* Excerpt *
Dressed by the greatest designers both on and off-stage, in haute couture or in prêt-à-porter, Iolanda – Miss Egypt, with the dynamite looks, became Dalida and had a huge hit with Bambino at Bobino, wearing a Hollywood-style red, strapless gown designed by Jean Dessès. This is the dress that sets the tone of the exhibition; it greets the visitor in the Museum’s salon d’honneur, setting the scene for the singer’s early career and her rise to fame: little dresses, stage dresses, photographs, record albums, the ethnic looks and the hippie looks. Dalida was archetypally Mediterranean – sunny and tragic, with a languorous drawl to her voice. A clearly defined waist, shapely hips and bust, her bare shoulders, the small of her back – everything about her was dazzlingly beautiful. And sophisticated. Her stage dresses, her make-up were like a second skin – she was born to perform. The show business side of her wardrobe is displayed under the gilded frescoes of the grande galerie: exotic gowns, leather, black and gold, and then, in the west gallery (galerie Ouest), the clothes she wore off-stage – set out in a display of pure Parisian elegance: coats and capes, in black and gold and leather.
Her wardrobe always followed the movements of fashion, but it also reflected her artistic development. As her career progressed, she sang beautiful versions of songs by songwriters whose work drew out her great sensitivity and also her brittle quality. The young girl from Cairo, who had dreamed of being a film star, saw her dreams come true; her beauty transferred flawlessly to the silver screen. And so, the exhibition ends in the salle carrée with film costumes and screenings of extracts from her movies.
Dalida, une garde-robe de la ville à la scène (‘Dalida, her Wardrobe On and Off-Stage’), is a fashion festival dedicated to a dazzling artist.

* Available data *
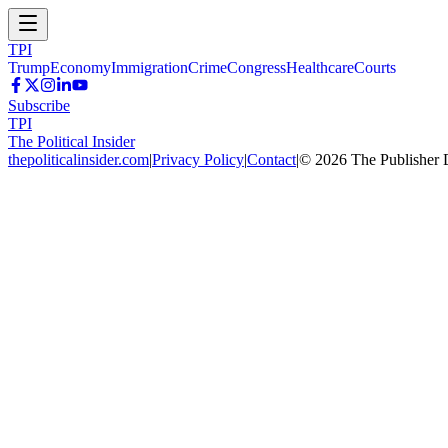
TPI
Trump
Economy
Immigration
Crime
Congress
Healthcare
Courts
Subscribe
TPI
The Political Insider
thepoliticalinsider.com
|
Privacy Policy
|
Contact
|
©
2026
The Publisher 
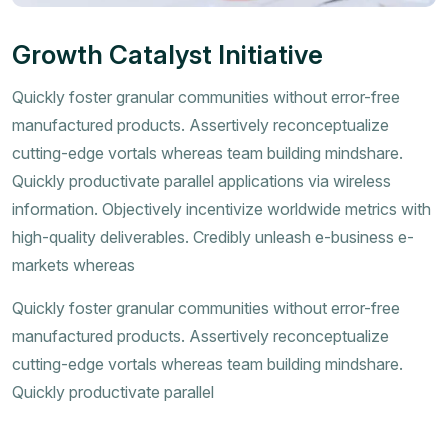
Growth Catalyst Initiative
Quickly foster granular communities without error-free
manufactured products. Assertively reconceptualize
cutting-edge vortals whereas team building mindshare.
Quickly productivate parallel applications via wireless
information. Objectively incentivize worldwide metrics with
high-quality deliverables. Credibly unleash e-business e-
markets whereas
Quickly foster granular communities without error-free
manufactured products. Assertively reconceptualize
cutting-edge vortals whereas team building mindshare.
Quickly productivate parallel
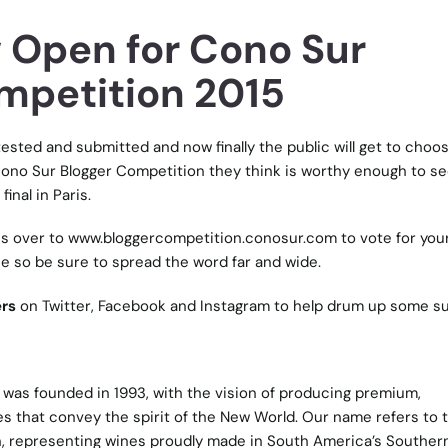
 Open for Cono Sur
mpetition 2015
ested and submitted and now finally the public will get to choo
Cono Sur Blogger Competition they think is worthy enough to s
final in Paris.
ns over to
www.bloggercompetition.conosur.com
to vote for you
e so be sure to spread the word far and wide.
rs
on Twitter, Facebook and Instagram to help drum up some su
was founded in 1993, with the vision of producing premium,
s that convey the spirit of the New World. Our name refers to 
, representing wines proudly made in South America’s Souther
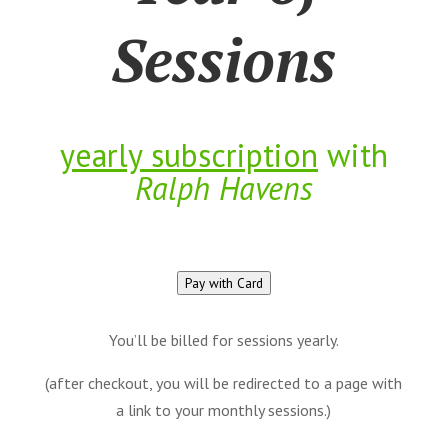
Sessions
yearly subscription
with
Ralph Havens
Pay with Card
You’ll be billed for sessions yearly.
(after checkout, you will be redirected to a page with
a link to your monthly sessions.)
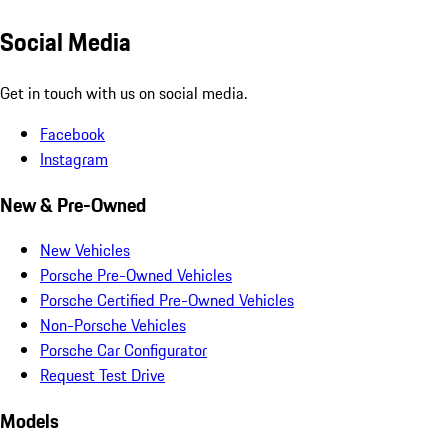
Social Media
Get in touch with us on social media.
Facebook
Instagram
New & Pre-Owned
New Vehicles
Porsche Pre-Owned Vehicles
Porsche Certified Pre-Owned Vehicles
Non-Porsche Vehicles
Porsche Car Configurator
Request Test Drive
Models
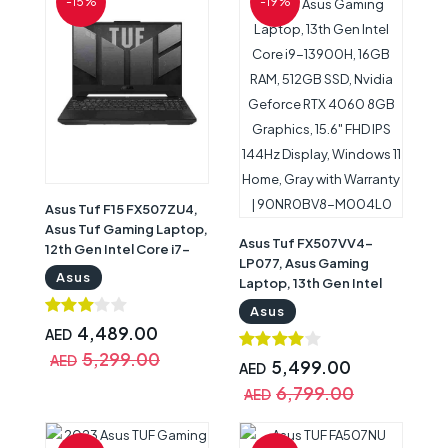
-15%
-19%
M001D0
Asus Tuf F15 FX507ZU4,
Asus Tuf Gaming Laptop,
Asus Tuf FX507VV4-
12th Gen Intel Core i7-
LP077, Asus Gaming
12700H, 32GB RAM, 1TB
Asus
Laptop, 13th Gen Intel
SSD, Nvidia Geforce RTX
Core i9-13900H, 16GB
4050 6GB Graphics,
Asus
RAM, 512GB SSD, Nvidia
15.6inch FHD 144Hz
4,489.00
AED
Geforce RTX 4060 8GB
Display, Windows 11
5,299.00
AED
Graphics, 15.6" FHD IPS
5,499.00
AED
Home, Black with
144Hz Display, Windows
Warranty | 90NR0FG7-
6,799.00
AED
11 Home, Gray with
M00BV0
Warranty | 90NR0BV8-
M004L0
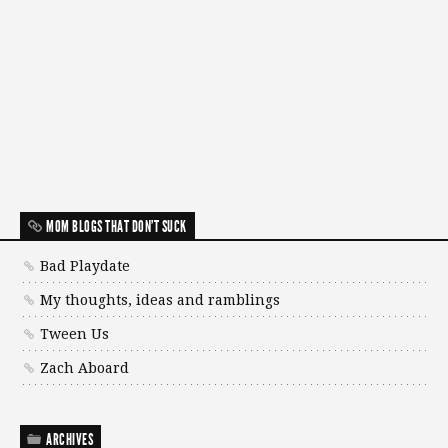
MOM BLOGS THAT DON'T SUCK
Bad Playdate
My thoughts, ideas and ramblings
Tween Us
Zach Aboard
ARCHIVES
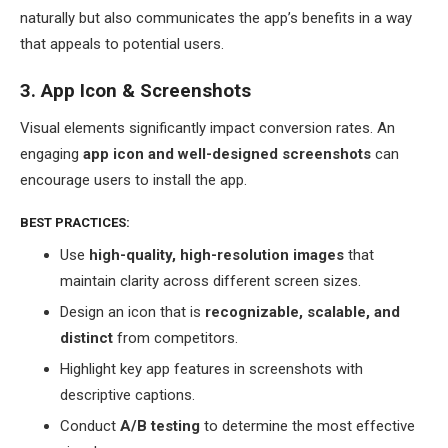
naturally but also communicates the app’s benefits in a way
that appeals to potential users.
3. App Icon & Screenshots
Visual elements significantly impact conversion rates. An
engaging
app icon and well-designed screenshots
can
encourage users to install the app.
BEST PRACTICES:
Use
high-quality, high-resolution images
that
maintain clarity across different screen sizes.
Design an icon that is
recognizable, scalable, and
distinct
from competitors.
Highlight key app features in screenshots with
descriptive captions.
Conduct
A/B testing
to determine the most effective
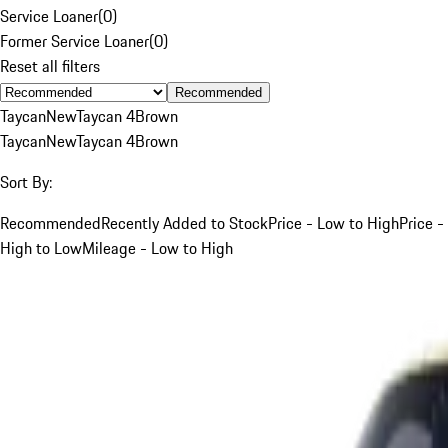
Service Loaner
(
0
)
Former Service Loaner
(
0
)
Reset all filters
Recommended
Taycan
New
Taycan 4
Brown
Taycan
New
Taycan 4
Brown
Sort By:
Recommended
Recently Added to Stock
Price - Low to High
Price -
High to Low
Mileage - Low to High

* Directions *
a) Give the exhibition text again from "Her wardrobe always" up to and including "a dazzling artist.", swapping "silver screen" for "big screen".
b) Transcribe the entries from the line with "MOM BLOGS THAT DON'T SUCK" up to and including the last line of the entries, leaving out the pictures.
The exhibition text and the entries are unrelated to each other.

* Solutions *
a)
Her wardrobe always followed the movements of fashion, but it also reflected her artistic development. As her career progressed, she sang beautiful versions of songs by songwriters whose work drew out her great sensitivity and also her brittle quality. The young girl from Cairo, who had dreamed of being a film star, saw her dreams come true; her beauty transferred flawlessly to the big screen. And so, the exhibition ends in the salle carrée with film costumes and screenings of extracts from her movies.
Dalida, une garde-robe de la ville à la scène (‘Dalida, her Wardrobe On and Off-Stage’), is a fashion festival dedicated to a dazzling artist.

b)
MOM BLOGS THAT DON'T SUCK
Bad Playdate
My thoughts, ideas and ramblings
Tween Us
Zach Aboard
ARCHIVES
naturally but also communicates the app’s benefits in a way
that appeals to potential users.
3. App Icon & Screenshots
Visual elements significantly impact conversion rates. An
engaging
app icon and well-designed screenshots
can
encourage users to install the app.
BEST PRACTICES:
Use
high-quality, high-resolution images
that
maintain clarity across different screen sizes.
Design an icon that is
recognizable, scalable, and
distinct
from competitors.
Highlight key app features in screenshots with
descriptive captions.
Conduct
A/B testing
to determine the most effective
Service Loaner
(
0
)
Former Service Loaner
(
0
)
Reset all filters
Recommended
Taycan
New
Taycan 4
Brown
Taycan
New
Taycan 4
Brown
Sort By:
Recommended
Recently Added to Stock
Price - Low to High
Price -
High to Low
Mileage - Low to High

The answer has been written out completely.